### TASK TO COMPLETE
Begin at the line containing "line: (544, 510)" and reproduce every line through the end of the entries below. Nothing else should appear.
##### EXERCISE MATERIAL #####
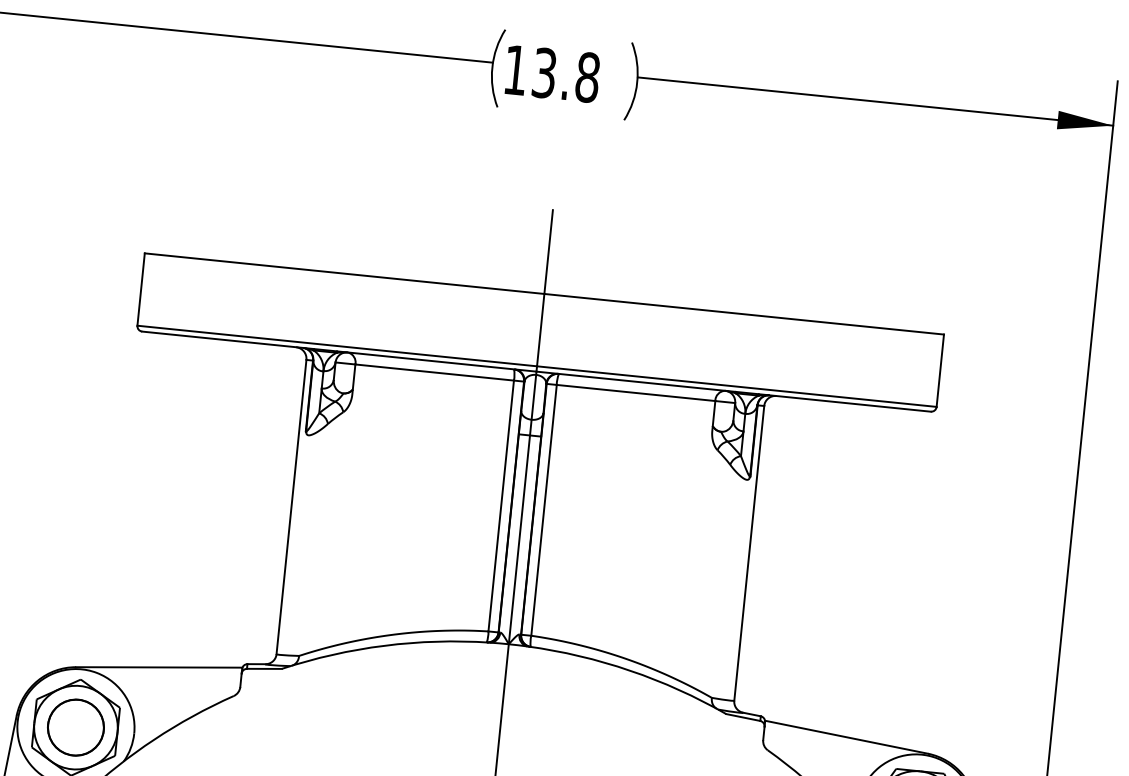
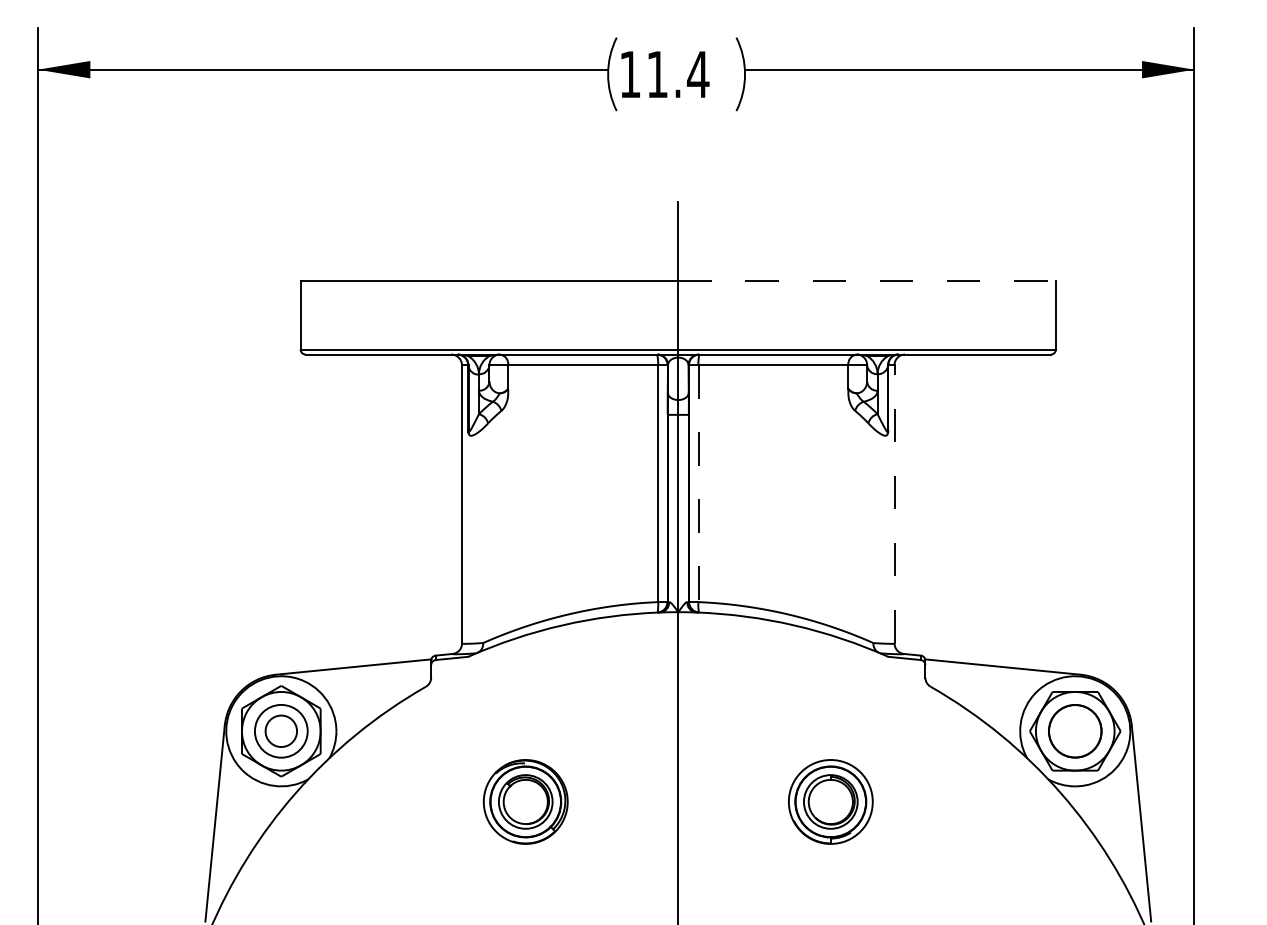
text: (566, 75) -> (678, 74), 13.8 -> 11.4
line: (744, 314) -> (867, 281), solid -> dashed
line: (544, 510) -> (698, 483), solid -> dashed
line: (749, 552) -> (894, 503), solid -> dashed
circle: (76, 727) -> (281, 731), size x0.6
#####
### ANSWER FOR THE TASK
line: (544, 510) -> (698, 483), solid -> dashed
line: (749, 552) -> (894, 503), solid -> dashed
circle: (76, 727) -> (281, 731), size x0.6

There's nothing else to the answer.